> [Information provided]
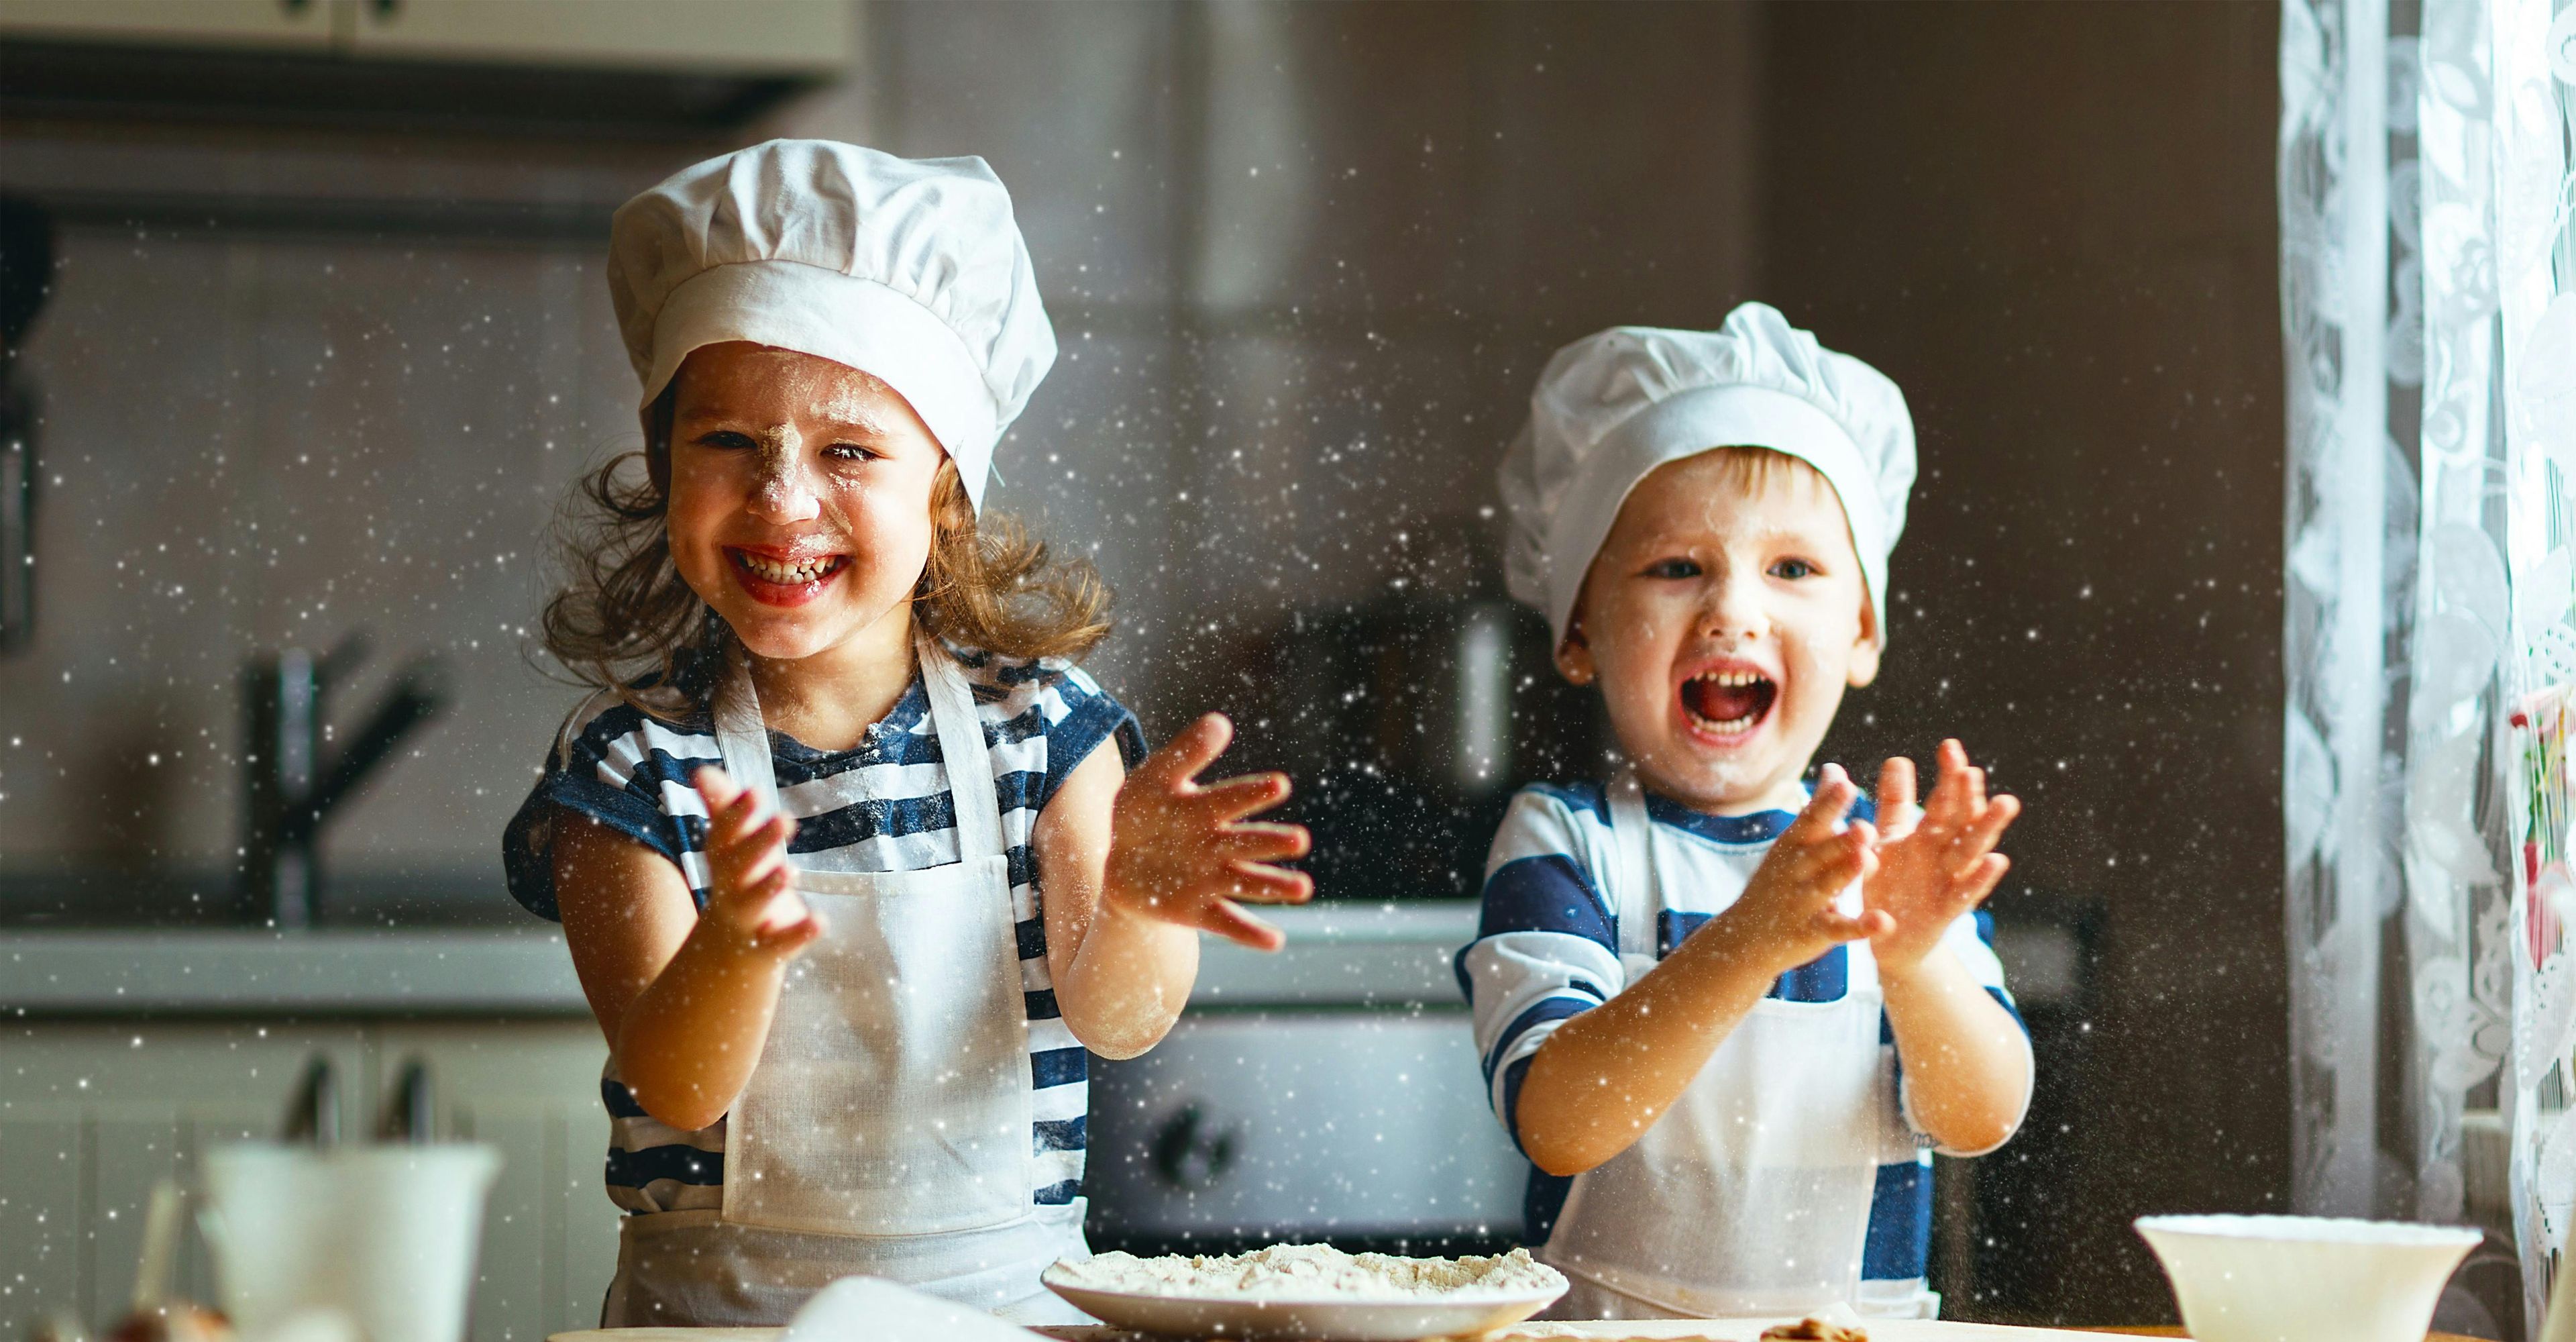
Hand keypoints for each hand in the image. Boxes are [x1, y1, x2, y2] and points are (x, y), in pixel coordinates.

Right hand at [690, 766, 824, 958]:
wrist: (724, 956)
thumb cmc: (737, 886)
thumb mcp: (730, 851)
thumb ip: (722, 811)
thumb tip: (700, 771)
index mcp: (724, 863)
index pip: (724, 836)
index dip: (736, 815)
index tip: (755, 792)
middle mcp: (730, 889)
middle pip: (739, 865)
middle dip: (760, 842)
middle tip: (785, 818)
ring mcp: (748, 920)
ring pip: (754, 903)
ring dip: (770, 886)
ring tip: (790, 869)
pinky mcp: (769, 948)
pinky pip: (782, 942)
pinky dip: (800, 933)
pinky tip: (820, 920)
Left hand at [1103, 713, 1312, 950]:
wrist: (1122, 860)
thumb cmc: (1145, 812)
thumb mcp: (1154, 778)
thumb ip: (1185, 753)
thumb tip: (1220, 722)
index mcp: (1207, 808)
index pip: (1232, 798)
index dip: (1253, 792)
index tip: (1280, 784)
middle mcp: (1218, 844)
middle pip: (1248, 842)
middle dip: (1272, 841)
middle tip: (1299, 840)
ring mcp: (1212, 878)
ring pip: (1248, 882)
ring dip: (1275, 885)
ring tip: (1303, 889)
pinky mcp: (1200, 911)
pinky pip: (1228, 923)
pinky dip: (1250, 934)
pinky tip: (1275, 942)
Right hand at [1708, 764, 1891, 974]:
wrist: (1744, 937)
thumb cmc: (1779, 880)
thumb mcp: (1793, 842)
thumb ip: (1819, 807)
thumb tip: (1835, 767)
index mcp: (1793, 845)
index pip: (1811, 820)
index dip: (1828, 804)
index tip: (1845, 784)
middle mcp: (1795, 871)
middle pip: (1820, 852)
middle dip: (1840, 840)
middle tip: (1865, 826)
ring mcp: (1802, 902)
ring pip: (1827, 886)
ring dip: (1845, 874)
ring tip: (1865, 860)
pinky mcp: (1813, 932)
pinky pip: (1839, 929)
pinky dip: (1860, 928)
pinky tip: (1883, 922)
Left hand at [1864, 740, 2017, 976]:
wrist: (1889, 939)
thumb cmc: (1892, 884)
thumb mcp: (1888, 841)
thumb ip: (1894, 804)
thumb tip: (1899, 758)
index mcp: (1929, 836)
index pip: (1944, 801)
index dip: (1949, 776)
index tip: (1950, 746)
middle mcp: (1945, 855)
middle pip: (1961, 821)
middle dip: (1968, 796)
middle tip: (1972, 769)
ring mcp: (1949, 882)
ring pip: (1972, 852)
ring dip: (1988, 828)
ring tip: (2006, 802)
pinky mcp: (1947, 912)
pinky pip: (1966, 893)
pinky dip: (1982, 878)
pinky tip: (1998, 860)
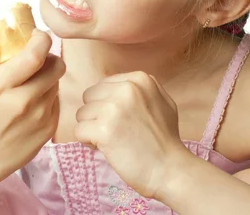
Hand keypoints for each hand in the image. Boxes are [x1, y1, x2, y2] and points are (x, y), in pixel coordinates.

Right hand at [0, 29, 64, 185]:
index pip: (35, 55)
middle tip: (34, 59)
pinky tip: (31, 101)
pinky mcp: (49, 128)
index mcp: (1, 88)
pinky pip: (56, 100)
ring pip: (57, 82)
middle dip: (47, 56)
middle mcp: (25, 102)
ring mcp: (40, 116)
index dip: (41, 39)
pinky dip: (48, 95)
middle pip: (55, 65)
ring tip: (29, 82)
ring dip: (47, 76)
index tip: (35, 36)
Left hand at [74, 71, 188, 198]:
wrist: (170, 170)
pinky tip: (107, 148)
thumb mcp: (161, 101)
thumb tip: (112, 85)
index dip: (107, 105)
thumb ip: (138, 89)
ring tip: (113, 140)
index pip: (102, 86)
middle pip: (89, 97)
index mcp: (140, 79)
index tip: (124, 120)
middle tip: (116, 131)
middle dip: (97, 115)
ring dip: (92, 129)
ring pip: (81, 114)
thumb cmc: (165, 140)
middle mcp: (127, 89)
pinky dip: (88, 142)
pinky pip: (79, 131)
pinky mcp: (104, 129)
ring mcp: (114, 108)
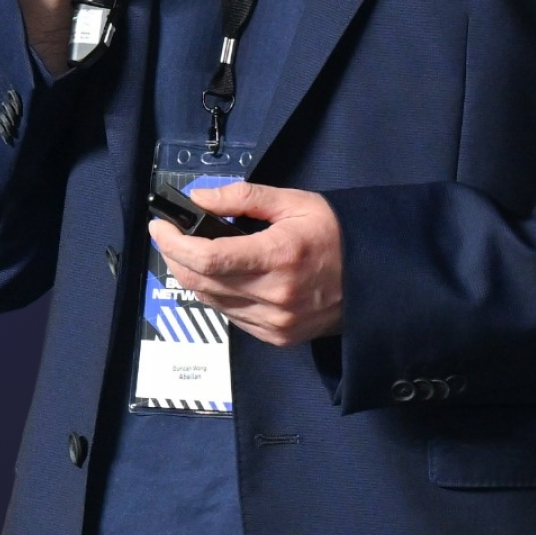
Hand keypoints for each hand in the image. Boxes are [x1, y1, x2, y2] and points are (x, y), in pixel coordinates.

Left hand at [148, 182, 342, 346]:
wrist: (375, 280)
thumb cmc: (335, 234)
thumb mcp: (294, 202)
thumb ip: (243, 197)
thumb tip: (199, 198)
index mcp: (280, 256)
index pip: (209, 257)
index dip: (174, 243)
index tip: (159, 226)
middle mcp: (275, 296)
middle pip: (201, 281)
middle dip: (174, 257)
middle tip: (168, 236)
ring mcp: (276, 323)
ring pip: (210, 301)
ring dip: (191, 276)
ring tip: (189, 252)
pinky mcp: (277, 337)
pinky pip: (230, 315)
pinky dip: (215, 294)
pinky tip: (219, 275)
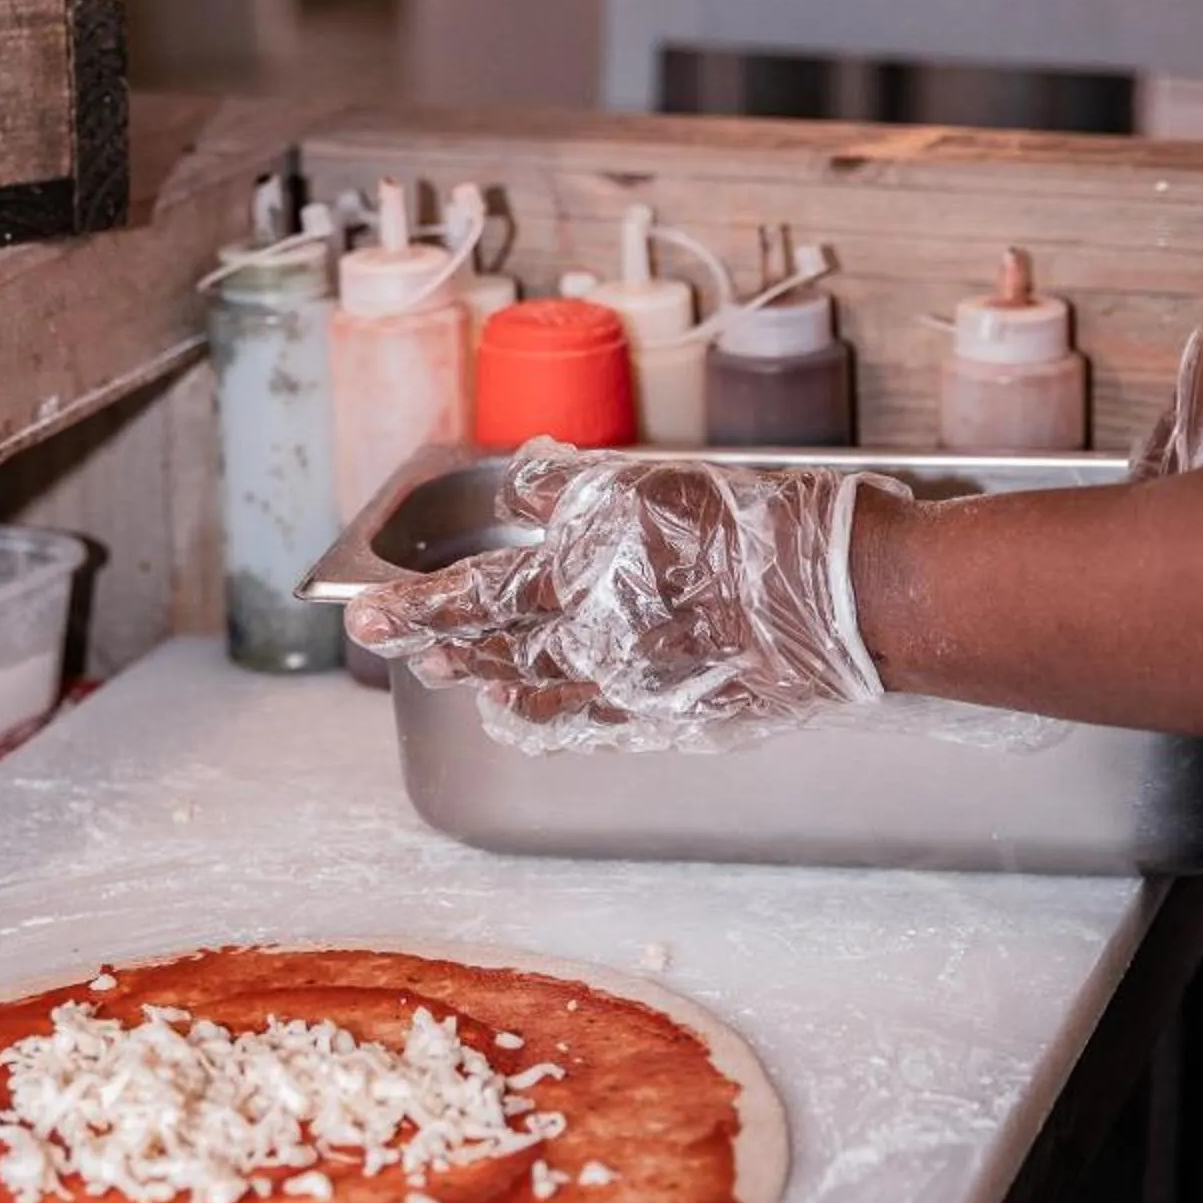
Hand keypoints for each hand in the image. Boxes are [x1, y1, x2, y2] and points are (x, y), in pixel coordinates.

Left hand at [346, 441, 888, 750]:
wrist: (835, 596)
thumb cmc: (750, 526)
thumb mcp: (648, 482)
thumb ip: (569, 490)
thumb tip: (522, 487)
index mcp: (578, 579)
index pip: (473, 598)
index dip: (415, 608)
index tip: (367, 614)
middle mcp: (591, 644)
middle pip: (492, 650)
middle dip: (436, 645)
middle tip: (391, 645)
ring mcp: (629, 686)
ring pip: (535, 689)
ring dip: (484, 679)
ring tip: (449, 673)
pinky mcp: (671, 710)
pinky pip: (591, 721)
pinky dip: (550, 716)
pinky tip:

> [Task objective]
Please repeat the lines of the material above exactly, starting with the line that contains "pinky dip: (215, 294)" and ending with the line that contains "index dip: (415, 608)". Leave the pictures out.

> [Answer space]
pinky dip: (215, 294)
pinky tip: (219, 275)
Hand keypoints for each hand in the image. Boxes are [x1, y1, x2, y2] and points are (x, y), in pixel coordinates.

Left hand at [346, 441, 888, 750]:
wrist: (835, 596)
thumb cmc: (750, 526)
thumb mcp: (648, 482)
thumb ip: (569, 490)
thumb tip: (522, 487)
index mcp: (578, 579)
index pip: (473, 598)
index dip: (415, 608)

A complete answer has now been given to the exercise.